I know some of you just look at the chart, so don’t glaze over the figures. Yes, in terms of total returns, from 1992-09-28 to 2025-02-06, the Cockroach Portfolio lags behind the S&P 500 (10.63%) and the 60/40 portfolio (8.36%), with an 8.28% CAGR.

Table and Performance Chart

The table presents key metrics like CAGR, max drawdown, volatility, Sharpe ratio, Sortino ratio, and Beta. The chart illustrates portfolio value growth from 1995 to 2025, showing the S&P 500’s higher returns but greater volatility, while the Cockroach Portfolio and 60/40 portfolio demonstrate more stable growth.

But on a risk-adjusted basis, it smokes both. The Sharpe ratio comes in at 0.65, well ahead of the S&P 500 at 0.51 and 60/40 at 0.57. Volatility was significantly lower, with an annualized 9.21% standard deviation—half that of the S&P 500 (18.32%) and lower than the 60/40 portfolio at 10.92%.

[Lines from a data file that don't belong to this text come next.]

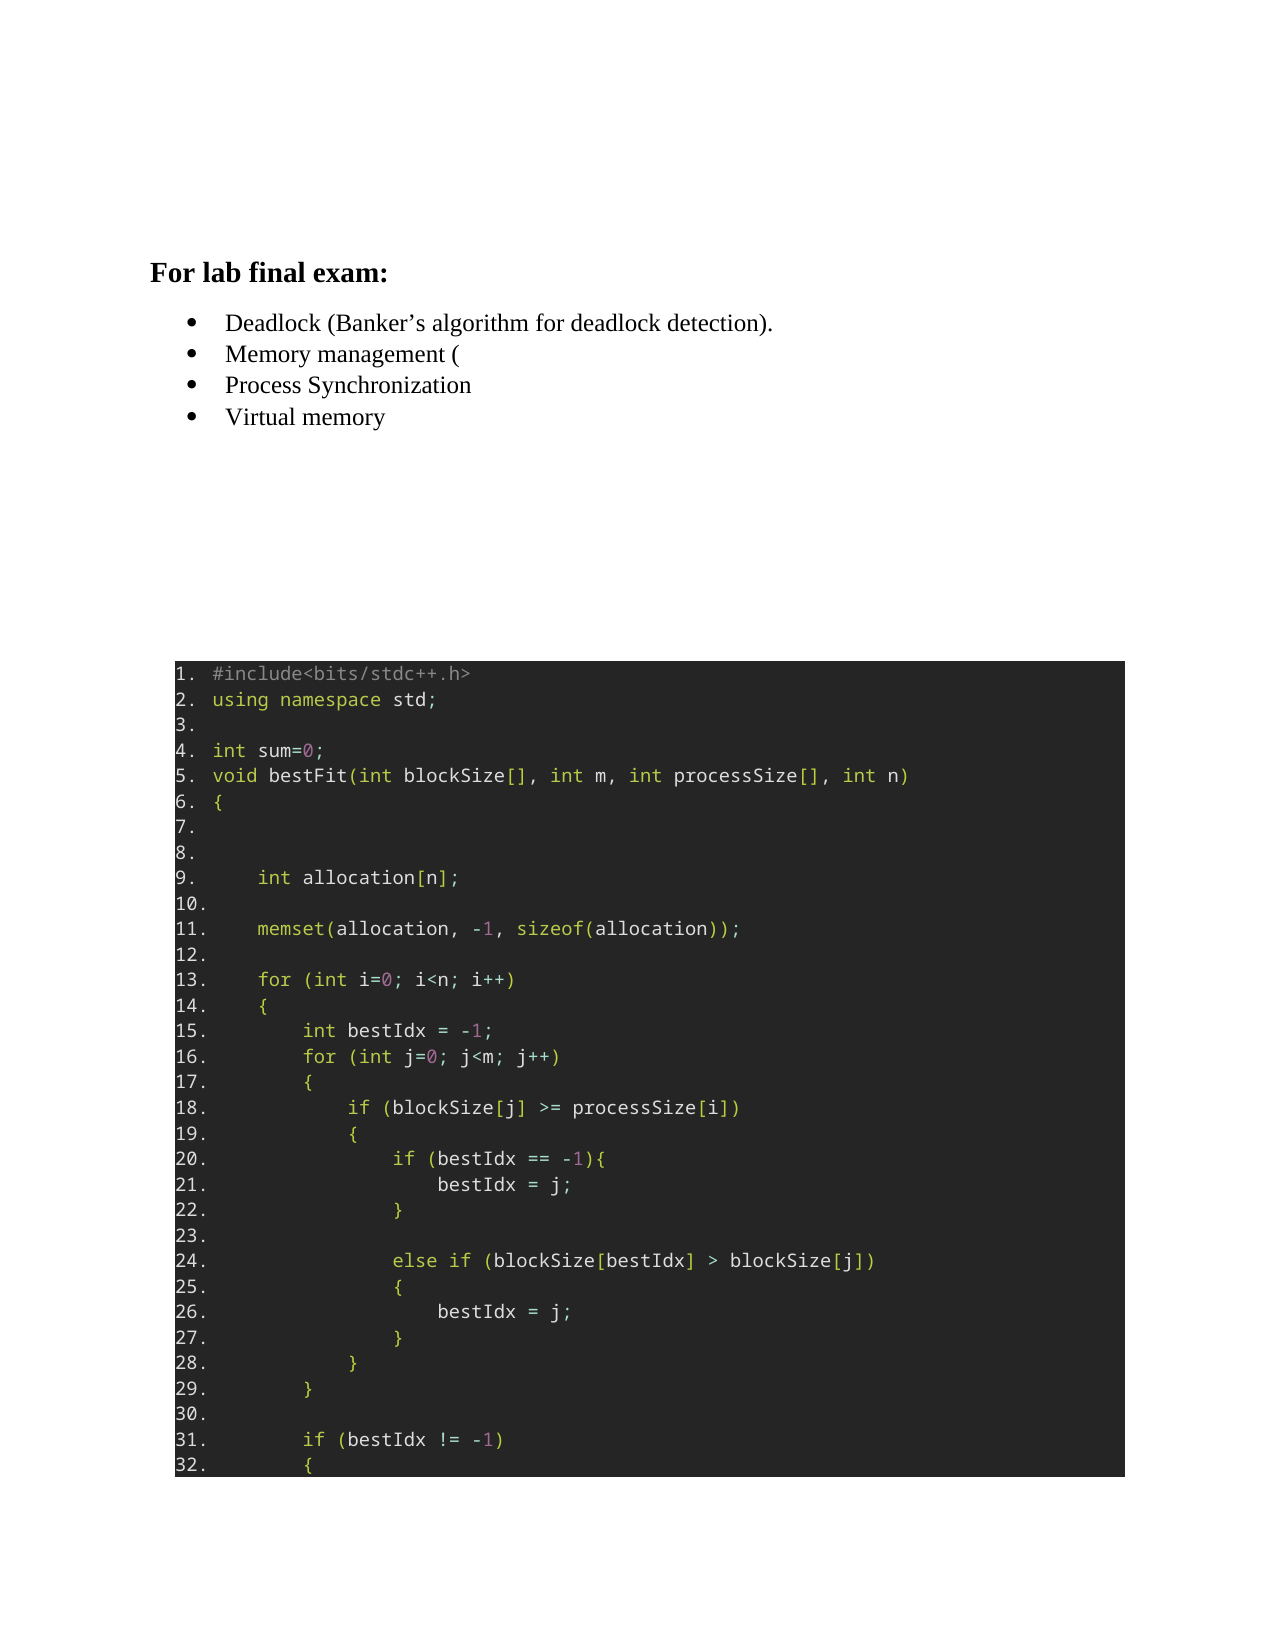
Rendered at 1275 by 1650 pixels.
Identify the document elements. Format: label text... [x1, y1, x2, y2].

list { [175, 788, 1125, 814]
list int sum=0; [175, 737, 1125, 763]
list if (bestIdx != -1) [175, 1426, 1125, 1452]
list bestIdx = j; [175, 1171, 1125, 1196]
list } [175, 1349, 1125, 1375]
list { [175, 1120, 1125, 1145]
list { [175, 1273, 1125, 1298]
list void bestFit(int blockSize[], int m, int processSize[], int n) [175, 763, 1125, 788]
list { [175, 1452, 1125, 1477]
list { [175, 992, 1125, 1018]
list if (blockSize[j] >= processSize[i]) [175, 1094, 1125, 1120]
list using namespace std; [175, 686, 1125, 712]
text For lab final exam: [150, 256, 1125, 289]
list if (bestIdx == -1){ [175, 1145, 1125, 1171]
list } [175, 1324, 1125, 1349]
list Memory management ( [187, 339, 1125, 368]
list #include<bits/stdc++.h> [175, 661, 1125, 686]
list int allocation[n]; [175, 865, 1125, 890]
list int bestIdx = -1; [175, 1018, 1125, 1043]
list memset(allocation, -1, sizeof(allocation)); [175, 916, 1125, 941]
list Deadlock (Banker’s algorithm for deadlock detection). [187, 308, 1125, 337]
list bestIdx = j; [175, 1298, 1125, 1324]
list { [175, 1069, 1125, 1094]
list for (int i=0; i<n; i++) [175, 967, 1125, 992]
list else if (blockSize[bestIdx] > blockSize[j]) [175, 1247, 1125, 1273]
list } [175, 1375, 1125, 1401]
list for (int j=0; j<m; j++) [175, 1043, 1125, 1069]
list Virtual memory [187, 402, 1125, 430]
list } [175, 1196, 1125, 1222]
list Process Synchronization [187, 371, 1125, 399]
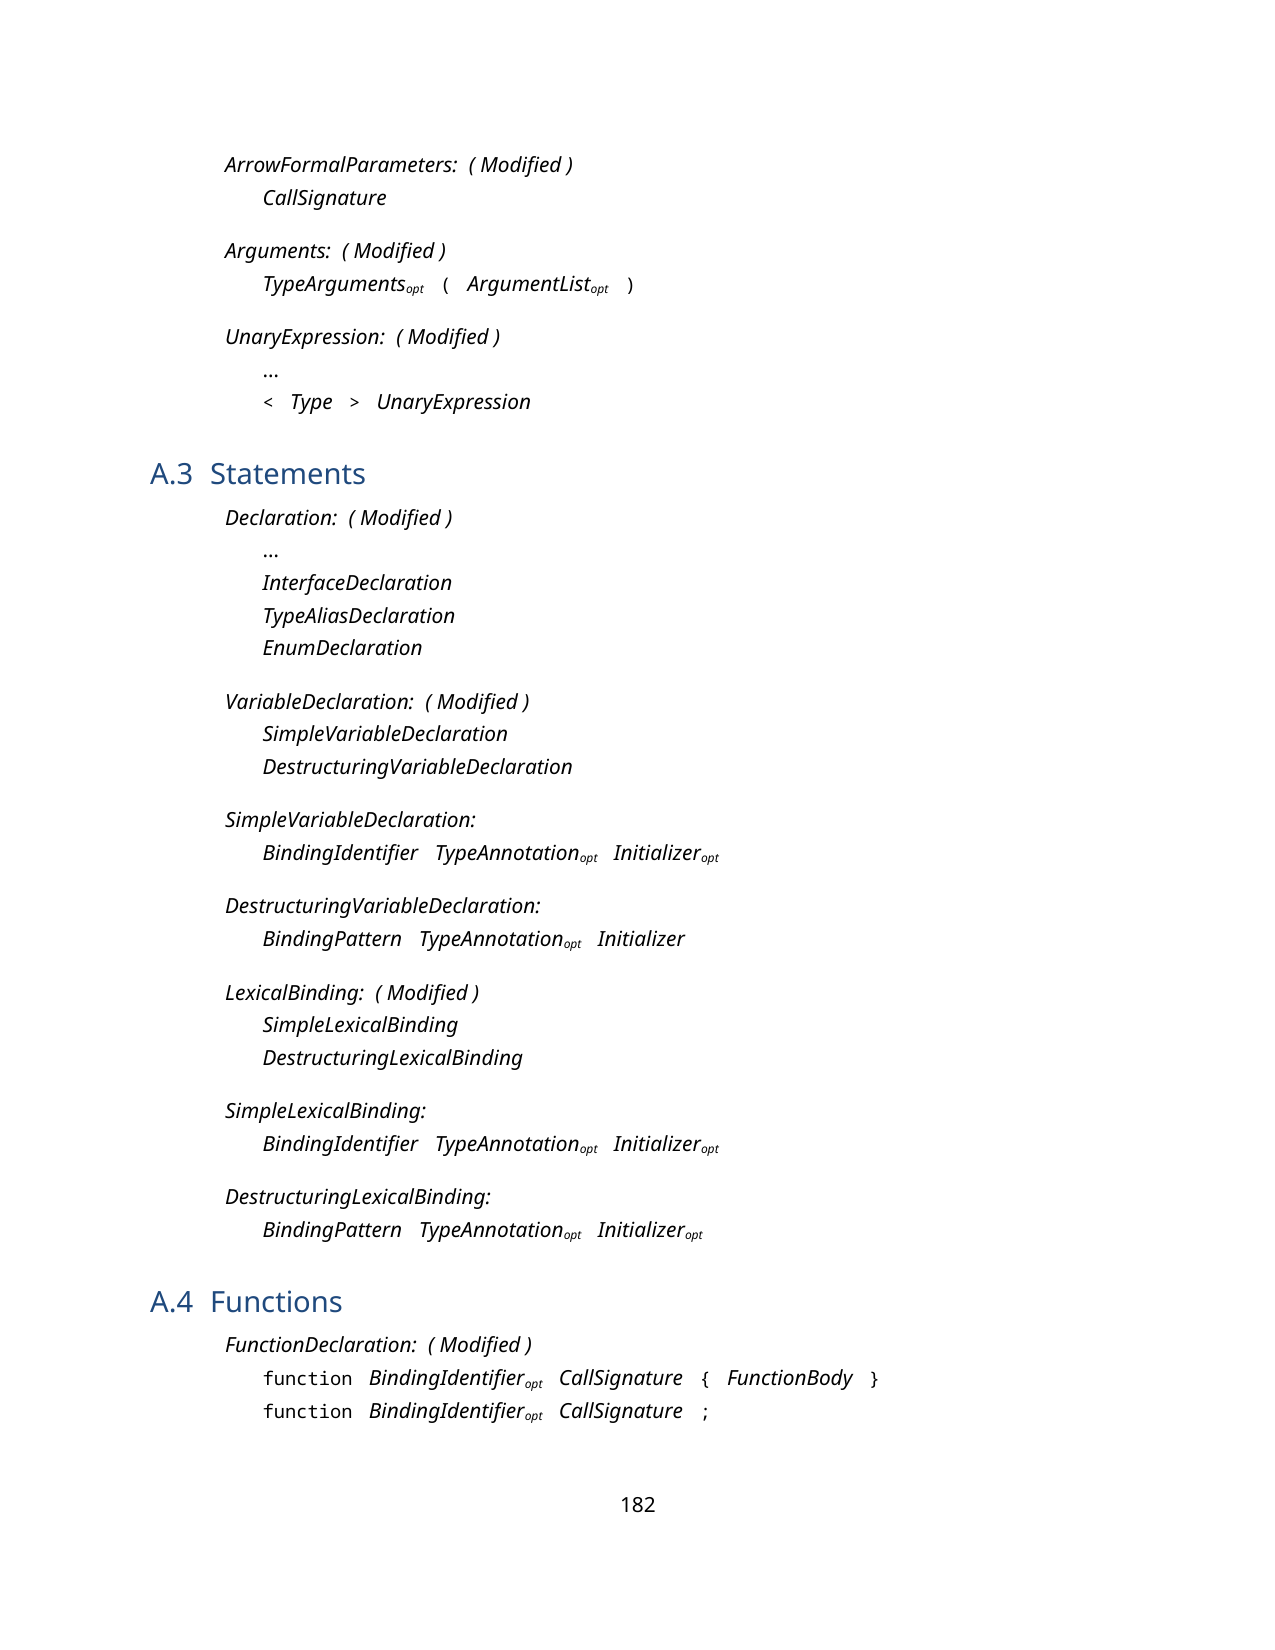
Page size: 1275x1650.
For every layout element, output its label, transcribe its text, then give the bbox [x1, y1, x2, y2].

text DestructuringVariableDeclaration: BindingPattern TypeAnnotationopt Initializer [225, 892, 1125, 953]
text SimpleLexicalBinding: BindingIdentifier TypeAnnotationopt Initializeropt [225, 1096, 1125, 1157]
text Arguments: ( Modified ) TypeArgumentsopt ( ArgumentListopt ) [225, 236, 1125, 297]
text LexicalBinding: ( Modified ) SimpleLexicalBinding DestructuringLexicalBinding [225, 978, 1125, 1071]
text Functions [150, 1281, 1125, 1321]
text SimpleVariableDeclaration: BindingIdentifier TypeAnnotationopt Initializeropt [225, 806, 1125, 867]
text ArrowFormalParameters: ( Modified ) CallSignature [225, 150, 1125, 211]
text VariableDeclaration: ( Modified ) SimpleVariableDeclaration DestructuringVariableDeclaration [225, 687, 1125, 781]
text Statements [150, 453, 1125, 493]
text FunctionDeclaration: ( Modified ) function BindingIdentifieropt CallSignature { FunctionBody } function BindingIdentifieropt CallSignature ; [225, 1331, 1125, 1424]
text Declaration: ( Modified ) … InterfaceDeclaration TypeAliasDeclaration EnumDeclaration [225, 503, 1125, 662]
text DestructuringLexicalBinding: BindingPattern TypeAnnotationopt Initializeropt [225, 1182, 1125, 1243]
text UnaryExpression: ( Modified ) … < Type > UnaryExpression [225, 322, 1125, 416]
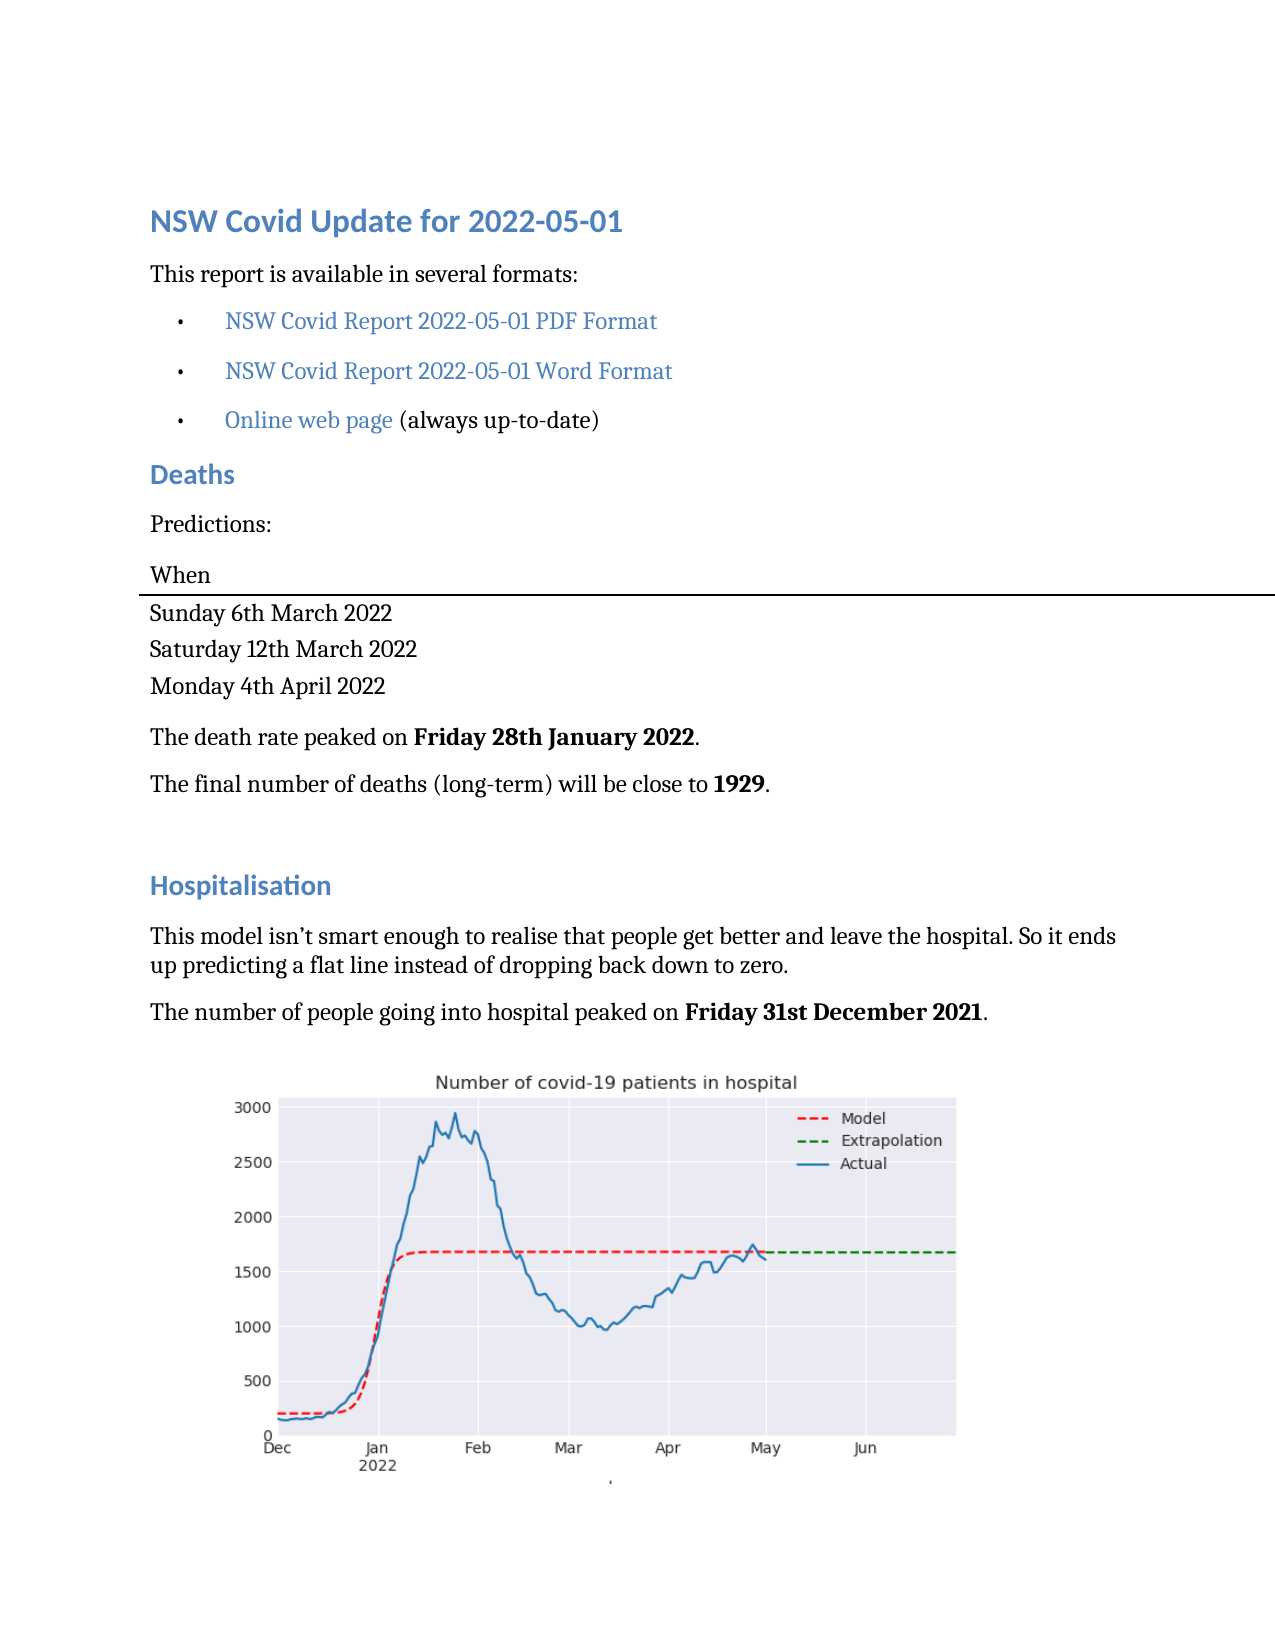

Most remarkable is the maximum drawdown during the height of the 2008 financial crisis. The Cockroach Portfolio lost 22.16%—less than half of the S&P 500’s -55.26% and well below the 60/40 portfolio’s -35.97%.

The graph highlights the S&P 500’s deeper drawdowns compared to the Cockroach Portfolio and the 60/40 allocation, demonstrating the latter two’s reduced volatility and better downside protection.

Younger investors with high risk tolerance will probably scoff at this. Older investors or those who truly understand risk will appreciate it.